Luxor Homes Inc. v. Flanagan

SPRECHER, J,

On May 5, 2008, this court entered a verdict in favor of plaintiff for $36,804.90. Defendants appeal this order. This opinion is filed pursuant to Pa.R.A.P. 1925. Since defendant did not order a transcript of the second day of trial, this court cannot present a full recitation of the facts. The following are the pertinent facts from the first day of trial and those facts gleaned from the record.

FACTS

On July 22,2004, the parties entered into a residential construction agreement for plaintiff, Luxor Homes Inc., *148to do a custom renovation of an existing dwelling owned by defendants, Michael S. Flanagan and his wife, Megan C. Flanagan. Defendants gave plaintiff a $20,000 de-, posit for the work. Plaintiff was to act as a general contractor and was to receive a fee equal to 15 percent of the total costs, whether the subcontractors were obtained by it or by defendants. Plaintiff completed drawings and obtained various permits for costs of $3,000.

On August 22, 2004, defendants informed plaintiff that they no longer wished to proceed with the project, but had another project for plaintiff. The remaining $ 17,000 from the initial deposit was applied towards the new project.

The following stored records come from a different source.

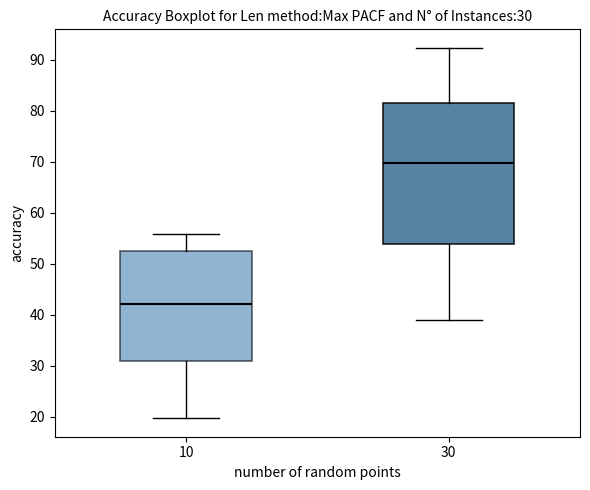

Which box's median line is the lowest?

10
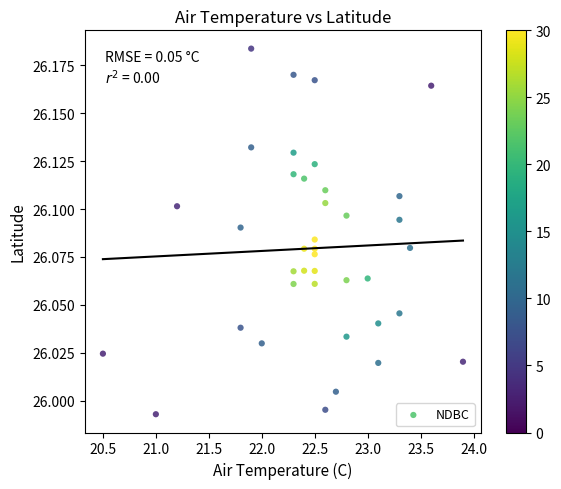

What is the range of X values (max minus min)?

3.4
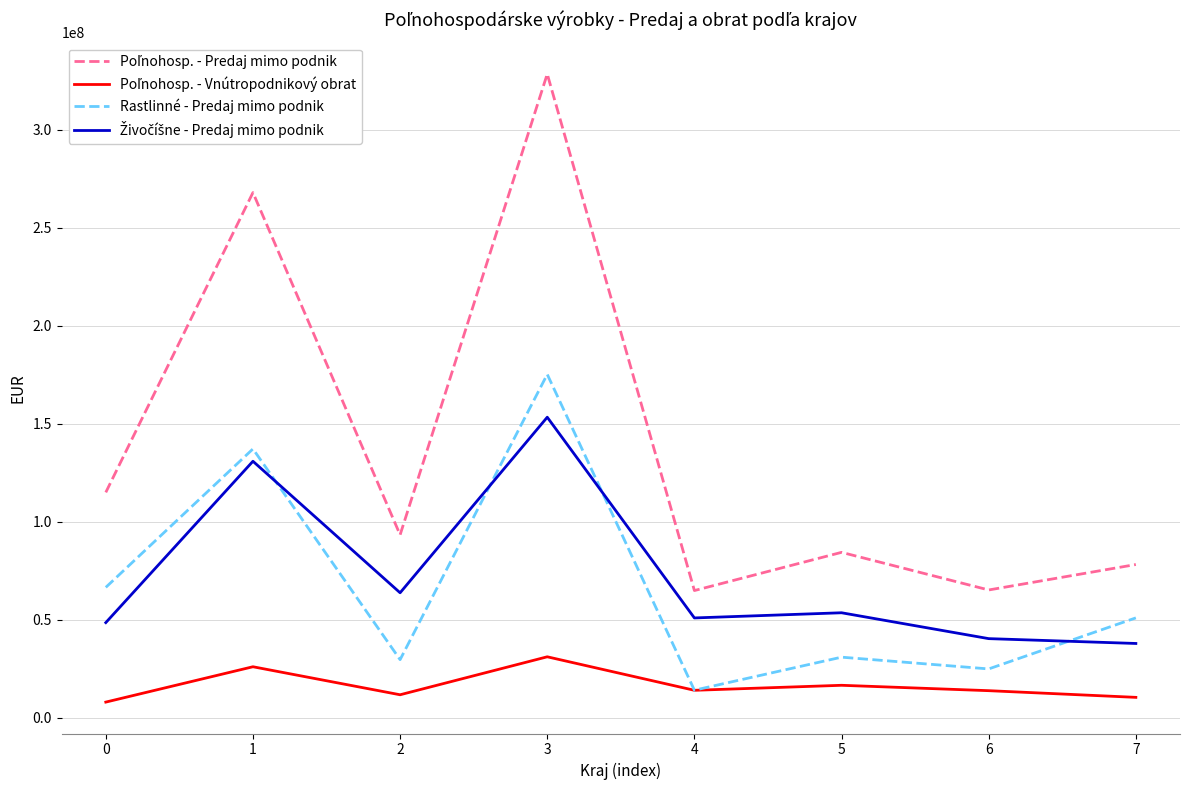

What is the maximum value for Rastlinné - Predaj mimo podnik?

175122229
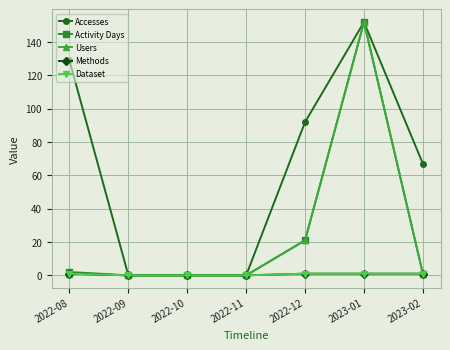

How many Dataset values are between 0 and 1?

7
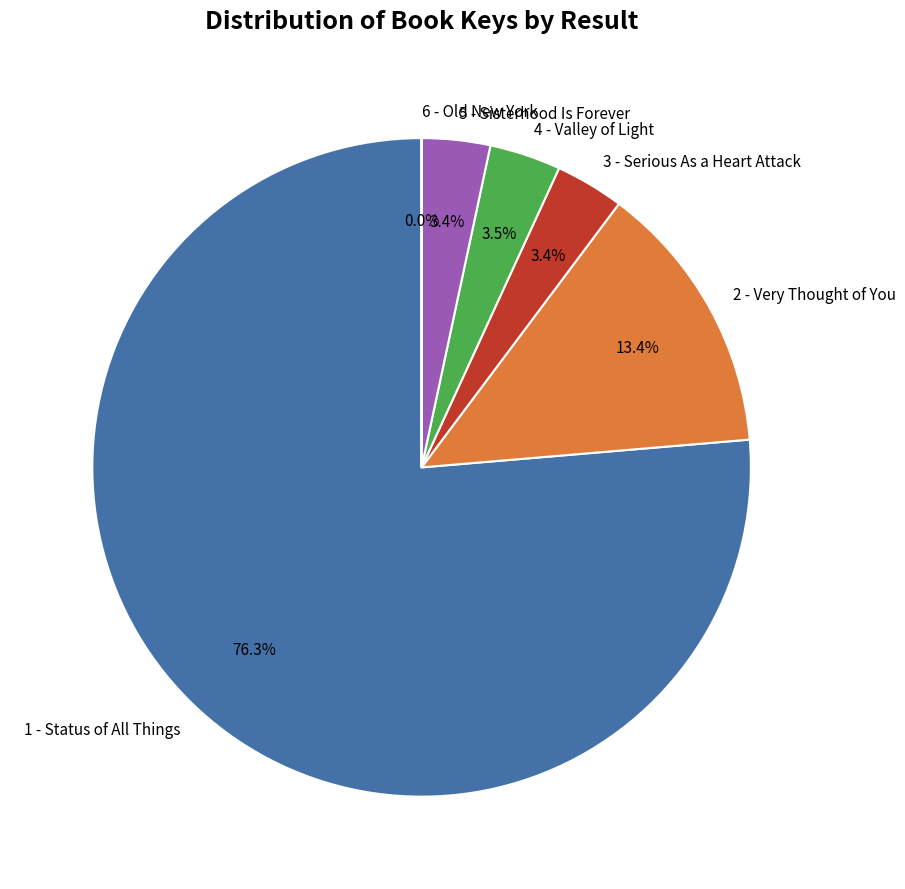

To the nearest percent, what portion does 2 - Very Thought of You represent?

13%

Marc Geddio testified that he is the vice president of plaintiff which is a family-owned business that was incorporated in 1997. Plaintiff is a general contractor offering design/build services.

The new project consisted of real estate defendants purchased from a builder who had dissolved his business. This building was half finished, and the exterior materials were 85 percent complete. The interior needed framing and the mechanics, plumbing, electrical, and heating, were partially installed. No concrete was poured in the basement or garage. The property had been exposed to the elements for approximately six months. This exposure resulted in the delaminating of the floors, exposure of the interior wood to the weather conditions, and mold conditions. During telephone conversations that began on August 24,2004, and ended with a site visit on August 31, 2004, defendants agreed to the same 15 percent profit margin for plaintiff that had been used in the written contract.

*149Plaintiff could only start the job on September 3,2004, when settlement occurred. Plaintiff was unable to obtain a cost analysis from the blueprints because they were physically inaccurate. For that reason, the parties were operating under an oral agreement pursuant to the same terms of the earlier written agreement.

Mr. Geddio presented into evidence the invoices that were submitted to defendants. The fees based on these invoices were $36,804.90.

Defendants claim that they ordered plaintiff off the job because it was doing shoddy work. Plaintiff last worked on the project in December 2004. Defendants admitted in their answer that the parties were operating under an oral contract, but they never agreed that they would use the same terms that were in the written agreement. Defendants submitted in their pretrial memorandum that they were willing to pay plaintiff 15 percent for work completed by it before they terminated its services.

Based on the evidence, this court awarded plaintiff the sum of $36,804.90. Defendants appeal this award. Defendants raise the following issue in their concise statement of errors complained of on appeal.

ISSUE

Defendants’ statement of errors complained of, filed pursuant to Pennsylvania Rule of Appellate Procedure 1925(b), raises a single issue.

(1) Whether this court erred in finding that a contract existed or that plaintiff was entitled to an award based on quantum meruit theory.

*150DISCUSSION

Whether particular conduct expresses an offer and acceptance must be determined on the basis of what a reasonable person, in the position of the parties, would be led to understand by such conduct under all of the surrounding circumstances. Temple University v. Healthcare Management, 764 A.2d 587 (Pa. Super. 2000). In the case sub judice, this court found that the parties, by their conduct and actions, entered into an oral contract that plaintiff would perform similar functions and be paid in the same manner as the written agreement had provided.

Defendants agreed to pay 15 percent for all completed work done under plaintiff’s leadership. The amounts that defendants dispute are for work that was not completed prior to plaintiff’s termination. Paragraph 23 of the agreement provides in pertinent part that all change orders and additional work not covered by the contract will be invoiced at cost plus 15 percent to the owner. (Plaintiff’s exhibit no. 1.) This provision allows plaintiff to collect fees for the services of subcontractors for work that is performed by them. Although plaintiff’s services may not have been utilized until the completion of the project, its efforts obtained the desired results. For that reason, it deserves compensation. To protect itself from a situation such as the instant one, this provision was made a part of plaintiff’s standard written contract. This court found that the parties orally agreed to perform under the terms and conditions of the written agreement until a new written contract was executed. Since no new contract was executed by the parties, the provision of 15 percent *151of the gross profits for all invoices received by plaintiff remained in effect as part of the oral contract. This court did not find that defendants could pick and choose what they wanted to pay to plaintiff. Therefore, this court awarded plaintiff the amount which he proved through his invoices.

For the forgoing reasons, this court submits that defendants’ appeal should be dismissed.